Aber gerade wir in der autonomen Linken mit unseren schablonenhaften, 
dafür aber umso markigeren Parolen sowie unseren akademisch verstiegenen
 und unzugänglichen Theoriegebilden pochen nur allzu gern darauf, quasi 
als letzte moralische Instanz vor Gott, Adorno oder Marx als das Maß 
aller Dinge zu gelten. Vielleicht sollten wir mal anfangen, die Anderen 
nicht zuallererst als potentiell feindliche Kräfte zu begreifen oder 
deren angebliche Inkonsequenz zu belächeln, sondern sie als 
ZeitGENOSS*INNEN zu betrachten, die zu radikalisieren unser Anliegen 
sein sollte. Und ehrlich gesagt, die Chance, dass wir von Ihnen auch 
eine Menge lernen können, ist alles andere als gering.

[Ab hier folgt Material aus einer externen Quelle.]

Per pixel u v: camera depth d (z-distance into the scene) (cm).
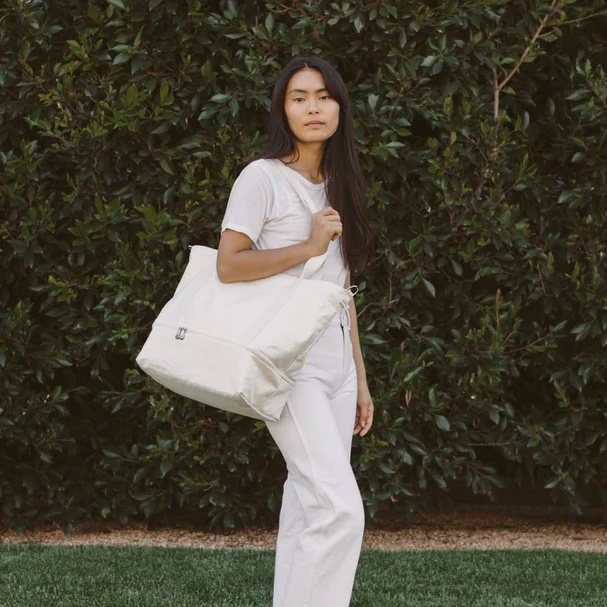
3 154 458
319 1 448
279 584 278
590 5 463
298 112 262
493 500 492
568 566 421
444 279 484
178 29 448
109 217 457
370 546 480
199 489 479
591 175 472
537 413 481
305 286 247
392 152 446
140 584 385
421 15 446
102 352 476
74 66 450
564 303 471
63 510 489
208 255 264
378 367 470
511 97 472
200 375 243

David Graeber äußerte im Dezember 2014 den Verdacht, dass viele in der 
internationalen, radikalen Linken eigentlich nicht gewinnen wollen. „Die
 können sich nicht vorstellen, dass eine Revolution wirklich stattfinden
 kann, und insgeheim wollen sie die auch nicht, denn das würde bedeuten,
 dass sie ihren coolen Verein mit normalen Leuten teilen müssten – sie 
wären nichts Besonderes mehr“. Sich als „revolutionäre Avantgarde“ zu 
begreifen, fällt natürlich ungleich schwerer, wenn jederzeit die Gefahr 
besteht, während eines Vorbereitungstreffens oder einer Demonstration 
den eigenen Eltern über den Weg zu laufen.
Aber natürlich gibt es auch gute Gründe für einen kritischen Blick der 
autonome Linken. Wir wollen schließlich mehr als nur ein paar Krümel. 
Wenn im Gesellschaftsvertrag von Rojava das Recht auf Eigentum und 
Privateigentum festgeschrieben wird, sollte eine radikale Linke das 
kritisch sehen. Wenn Syriza sich den Spielregeln des Parlamentarismus, 
des Kapitals und der EU unterwirft, sollte eine radikale Linke das 
kritisch sehen. Wenn Flüchtlingsinitiativen damit argumentieren, dass 
gut ausgebildete Migrant*innen dem Wirtschaftsstandort Deutschland 
nützlich seien, sollte eine radikale Linke das kritisch sehen. 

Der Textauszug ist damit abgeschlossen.